Morgan Stanley is an American multinational investment bank and financial services company headquartered in New York City. Code and Theory was asked to make updates to some of their previous work with Morgan Stanley with the goal of improving content discoverability and engagement in order to build brand trust. I was tasked with improving the ways users found content, specifically in the “Insights” section of the website.

Working from home as the Associate Director, Interaction Design (Freelance), my team was made up of Experience Strategists, Interaction Designers and Visual Designers. The project was run by a Producer and Account person. Morgan Stanley provided the Development team.

Morgan Stanley had a broad taxonomy for categorizing their content which was how they were structuring their navigation. Although very thorough, it wasn’t particularly user-centric. Users had to work to find the content they were looking for. The Experience Strategists I worked with at Code and Theory worked on possible themes that would work well with the existing taxonomy, surfacing relevant content to the user. I worked on the specific user interface that the content would appear through.

One of the first things I did was to make an audit of the Insights section with the goal of gaining an understanding of it’s current navigational structure and to see if there were pain points. Then created four user journey maps based on demographic information gained from the experience strategy team. I created four fictional personas from the top four Morgan Stanley audience types and wrote some simple scenarios based on their needs.

This flow describes how a prospective customer with a specific goal might go about finding desirable content through Morgan Stanley’s existing website. It describes the interactions that the user must go through and critiques them. From there the next task was to design navigational interfaces.

The first option was a collapsible mega nav menu which worked with Morgan Stanley’s existing taxonomy. The Experience Strategists suggested a “Trending” part of the navigation for those looking for what was timely and popular. I pointed out the potential issue of it being collapsed on page load which might make it a little lost on a landing page loaded with content.

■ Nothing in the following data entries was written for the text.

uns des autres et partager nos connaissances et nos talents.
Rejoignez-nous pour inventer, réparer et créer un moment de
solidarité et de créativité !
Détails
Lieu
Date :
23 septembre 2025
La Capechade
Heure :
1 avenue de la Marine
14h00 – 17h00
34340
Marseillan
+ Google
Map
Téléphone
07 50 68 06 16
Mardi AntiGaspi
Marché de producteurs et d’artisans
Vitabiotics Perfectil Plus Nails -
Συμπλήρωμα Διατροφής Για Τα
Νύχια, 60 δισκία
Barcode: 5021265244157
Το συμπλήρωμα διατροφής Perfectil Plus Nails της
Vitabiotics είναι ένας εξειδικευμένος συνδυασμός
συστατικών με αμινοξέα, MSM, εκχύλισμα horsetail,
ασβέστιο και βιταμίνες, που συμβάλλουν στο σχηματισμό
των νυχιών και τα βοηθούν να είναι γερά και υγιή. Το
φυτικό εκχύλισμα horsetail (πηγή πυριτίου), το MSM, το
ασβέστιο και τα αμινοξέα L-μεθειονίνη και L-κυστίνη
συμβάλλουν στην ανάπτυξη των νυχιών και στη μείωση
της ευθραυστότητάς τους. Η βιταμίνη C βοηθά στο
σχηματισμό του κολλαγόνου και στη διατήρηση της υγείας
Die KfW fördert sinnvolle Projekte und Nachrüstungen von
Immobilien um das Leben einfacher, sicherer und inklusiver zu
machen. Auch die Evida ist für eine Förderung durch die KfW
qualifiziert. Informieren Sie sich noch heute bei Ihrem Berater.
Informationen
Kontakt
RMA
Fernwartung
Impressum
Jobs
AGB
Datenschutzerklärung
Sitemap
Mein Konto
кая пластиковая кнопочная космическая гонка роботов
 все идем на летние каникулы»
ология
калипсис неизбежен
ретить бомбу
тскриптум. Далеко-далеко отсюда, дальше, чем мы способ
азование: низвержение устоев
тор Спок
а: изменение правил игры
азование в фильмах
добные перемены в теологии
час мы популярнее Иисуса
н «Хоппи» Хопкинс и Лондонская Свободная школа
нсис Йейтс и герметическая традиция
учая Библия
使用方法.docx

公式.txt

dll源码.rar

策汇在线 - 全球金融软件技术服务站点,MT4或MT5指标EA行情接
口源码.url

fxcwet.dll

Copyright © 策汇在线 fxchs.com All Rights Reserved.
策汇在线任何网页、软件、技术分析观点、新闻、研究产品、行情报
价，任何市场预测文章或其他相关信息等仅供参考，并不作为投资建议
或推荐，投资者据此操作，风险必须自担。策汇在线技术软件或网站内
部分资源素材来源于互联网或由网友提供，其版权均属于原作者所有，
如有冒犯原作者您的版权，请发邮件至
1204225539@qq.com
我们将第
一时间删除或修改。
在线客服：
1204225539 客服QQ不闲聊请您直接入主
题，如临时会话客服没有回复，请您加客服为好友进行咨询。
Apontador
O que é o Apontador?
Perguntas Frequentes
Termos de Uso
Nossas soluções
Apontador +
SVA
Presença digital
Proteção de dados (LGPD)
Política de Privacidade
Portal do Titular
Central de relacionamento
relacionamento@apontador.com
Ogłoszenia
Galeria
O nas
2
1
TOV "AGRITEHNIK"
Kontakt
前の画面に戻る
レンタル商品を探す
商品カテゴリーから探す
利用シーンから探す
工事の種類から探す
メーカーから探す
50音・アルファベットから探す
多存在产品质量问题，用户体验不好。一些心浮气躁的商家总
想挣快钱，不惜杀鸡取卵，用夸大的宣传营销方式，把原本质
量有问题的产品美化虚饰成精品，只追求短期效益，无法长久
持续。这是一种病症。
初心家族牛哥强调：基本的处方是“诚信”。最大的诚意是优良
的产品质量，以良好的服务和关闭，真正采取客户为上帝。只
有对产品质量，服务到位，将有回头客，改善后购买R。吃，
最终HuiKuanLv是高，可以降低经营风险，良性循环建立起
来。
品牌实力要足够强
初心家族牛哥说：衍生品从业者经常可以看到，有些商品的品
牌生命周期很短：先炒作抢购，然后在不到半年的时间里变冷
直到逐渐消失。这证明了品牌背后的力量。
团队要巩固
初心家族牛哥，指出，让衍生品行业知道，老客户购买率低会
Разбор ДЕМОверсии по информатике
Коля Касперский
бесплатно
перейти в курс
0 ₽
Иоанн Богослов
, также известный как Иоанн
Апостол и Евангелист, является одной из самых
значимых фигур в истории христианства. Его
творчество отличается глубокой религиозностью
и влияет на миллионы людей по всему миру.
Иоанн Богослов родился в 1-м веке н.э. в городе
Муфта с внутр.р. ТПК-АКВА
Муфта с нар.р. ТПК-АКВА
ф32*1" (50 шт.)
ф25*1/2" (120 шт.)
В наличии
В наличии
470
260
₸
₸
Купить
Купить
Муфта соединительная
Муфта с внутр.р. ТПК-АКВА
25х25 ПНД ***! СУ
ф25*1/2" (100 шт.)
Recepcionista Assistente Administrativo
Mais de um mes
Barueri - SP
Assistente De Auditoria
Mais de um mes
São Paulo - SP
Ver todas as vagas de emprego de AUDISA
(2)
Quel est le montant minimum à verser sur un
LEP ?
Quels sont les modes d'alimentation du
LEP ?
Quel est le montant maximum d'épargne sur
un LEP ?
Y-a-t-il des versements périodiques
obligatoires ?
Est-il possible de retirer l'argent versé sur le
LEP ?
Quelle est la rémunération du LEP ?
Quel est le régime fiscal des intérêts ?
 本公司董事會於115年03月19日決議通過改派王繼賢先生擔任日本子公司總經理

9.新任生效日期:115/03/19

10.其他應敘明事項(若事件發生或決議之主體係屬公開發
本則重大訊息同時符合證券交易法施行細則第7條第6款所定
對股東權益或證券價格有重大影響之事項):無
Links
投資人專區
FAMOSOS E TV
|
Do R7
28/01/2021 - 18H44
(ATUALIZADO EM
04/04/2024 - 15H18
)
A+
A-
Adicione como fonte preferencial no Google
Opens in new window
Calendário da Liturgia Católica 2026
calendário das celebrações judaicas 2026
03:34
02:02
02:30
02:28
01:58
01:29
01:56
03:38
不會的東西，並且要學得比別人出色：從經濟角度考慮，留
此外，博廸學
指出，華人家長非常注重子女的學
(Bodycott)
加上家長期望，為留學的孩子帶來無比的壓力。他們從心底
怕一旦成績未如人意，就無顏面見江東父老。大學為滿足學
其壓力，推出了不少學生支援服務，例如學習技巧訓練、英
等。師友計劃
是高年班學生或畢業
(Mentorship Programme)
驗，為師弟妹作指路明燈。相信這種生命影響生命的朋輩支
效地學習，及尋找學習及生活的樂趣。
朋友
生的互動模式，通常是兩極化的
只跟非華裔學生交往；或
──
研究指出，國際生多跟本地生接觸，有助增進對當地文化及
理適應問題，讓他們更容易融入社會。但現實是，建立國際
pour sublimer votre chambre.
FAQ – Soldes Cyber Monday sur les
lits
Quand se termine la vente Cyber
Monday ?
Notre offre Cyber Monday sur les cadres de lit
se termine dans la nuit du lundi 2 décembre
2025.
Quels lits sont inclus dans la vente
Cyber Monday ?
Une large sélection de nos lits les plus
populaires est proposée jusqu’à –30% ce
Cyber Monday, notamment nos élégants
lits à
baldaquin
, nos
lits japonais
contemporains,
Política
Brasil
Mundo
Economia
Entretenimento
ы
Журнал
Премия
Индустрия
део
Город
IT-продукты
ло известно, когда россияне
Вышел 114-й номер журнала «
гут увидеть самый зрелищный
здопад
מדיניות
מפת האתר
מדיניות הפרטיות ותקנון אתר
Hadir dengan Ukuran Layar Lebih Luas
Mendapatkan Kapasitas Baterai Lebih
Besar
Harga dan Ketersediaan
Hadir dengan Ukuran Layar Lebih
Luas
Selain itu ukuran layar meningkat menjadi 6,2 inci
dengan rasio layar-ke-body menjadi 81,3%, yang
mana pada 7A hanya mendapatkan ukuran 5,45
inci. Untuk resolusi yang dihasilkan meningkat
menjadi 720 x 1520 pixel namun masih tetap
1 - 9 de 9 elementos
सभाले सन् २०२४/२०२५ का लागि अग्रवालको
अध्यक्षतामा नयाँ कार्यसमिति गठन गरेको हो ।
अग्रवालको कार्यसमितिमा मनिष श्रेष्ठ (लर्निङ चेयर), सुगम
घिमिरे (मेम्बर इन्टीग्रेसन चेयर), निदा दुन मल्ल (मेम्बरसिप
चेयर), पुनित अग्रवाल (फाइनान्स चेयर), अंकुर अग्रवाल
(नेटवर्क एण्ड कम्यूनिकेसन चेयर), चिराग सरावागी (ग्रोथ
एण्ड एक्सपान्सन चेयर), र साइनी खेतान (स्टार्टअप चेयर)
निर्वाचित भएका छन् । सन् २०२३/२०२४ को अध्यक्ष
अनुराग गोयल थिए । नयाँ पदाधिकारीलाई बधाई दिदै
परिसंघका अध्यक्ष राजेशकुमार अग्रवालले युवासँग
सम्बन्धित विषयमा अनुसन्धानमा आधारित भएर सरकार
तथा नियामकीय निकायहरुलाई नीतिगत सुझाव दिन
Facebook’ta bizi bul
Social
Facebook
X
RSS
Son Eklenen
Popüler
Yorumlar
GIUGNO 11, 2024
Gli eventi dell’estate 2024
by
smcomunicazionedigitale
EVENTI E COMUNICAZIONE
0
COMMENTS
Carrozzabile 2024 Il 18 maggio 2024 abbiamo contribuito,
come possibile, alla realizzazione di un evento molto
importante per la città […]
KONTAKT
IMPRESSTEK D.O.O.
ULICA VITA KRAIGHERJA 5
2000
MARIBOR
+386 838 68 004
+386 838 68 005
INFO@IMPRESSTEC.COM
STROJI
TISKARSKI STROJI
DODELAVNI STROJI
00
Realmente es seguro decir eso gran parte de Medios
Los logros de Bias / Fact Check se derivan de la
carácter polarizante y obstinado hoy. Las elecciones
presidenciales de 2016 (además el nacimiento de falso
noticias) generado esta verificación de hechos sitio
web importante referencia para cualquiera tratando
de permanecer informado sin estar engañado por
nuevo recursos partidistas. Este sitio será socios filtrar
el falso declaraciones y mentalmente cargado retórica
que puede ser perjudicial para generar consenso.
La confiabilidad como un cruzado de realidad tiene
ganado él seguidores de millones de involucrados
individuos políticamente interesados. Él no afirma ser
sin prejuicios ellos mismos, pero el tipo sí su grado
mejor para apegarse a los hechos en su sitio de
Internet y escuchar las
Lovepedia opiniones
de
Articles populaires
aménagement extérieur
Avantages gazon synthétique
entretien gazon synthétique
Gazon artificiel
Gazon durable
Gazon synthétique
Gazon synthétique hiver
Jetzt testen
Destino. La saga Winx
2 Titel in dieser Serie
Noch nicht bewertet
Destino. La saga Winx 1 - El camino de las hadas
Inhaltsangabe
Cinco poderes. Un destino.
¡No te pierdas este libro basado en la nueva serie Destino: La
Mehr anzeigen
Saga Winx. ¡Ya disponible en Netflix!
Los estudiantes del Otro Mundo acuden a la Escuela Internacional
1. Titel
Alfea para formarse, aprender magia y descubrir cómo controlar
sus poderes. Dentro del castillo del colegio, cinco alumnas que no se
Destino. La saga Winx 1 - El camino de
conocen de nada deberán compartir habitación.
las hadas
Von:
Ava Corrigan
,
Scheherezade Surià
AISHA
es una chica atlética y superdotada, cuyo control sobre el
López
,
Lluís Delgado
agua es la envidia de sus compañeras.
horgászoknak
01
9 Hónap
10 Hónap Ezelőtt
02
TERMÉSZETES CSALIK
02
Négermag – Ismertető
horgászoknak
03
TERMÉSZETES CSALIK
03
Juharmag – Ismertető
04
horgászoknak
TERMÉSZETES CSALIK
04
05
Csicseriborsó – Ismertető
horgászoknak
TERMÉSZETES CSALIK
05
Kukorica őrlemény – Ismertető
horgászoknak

The second version was based on the first, but this time it would be open by default and I replaced the subcategory area with curated content. This would meet the content strategy goal of showing Morgan Stanley as a thought leader as well as making the website timely (the curated content would be rotated regularly), but would take a lot of space on the page as well as insure that there would have to be a second navigation area on sub level pages.

The third version combined parts of the first two, to meet the demands of content strategy and Morgan Stanley’s existing taxonomy. While this version was the preferred one, the whole exercise of creating these navigational options led the client to decide to simplify their taxonomy for the sake of ease of use for their audience.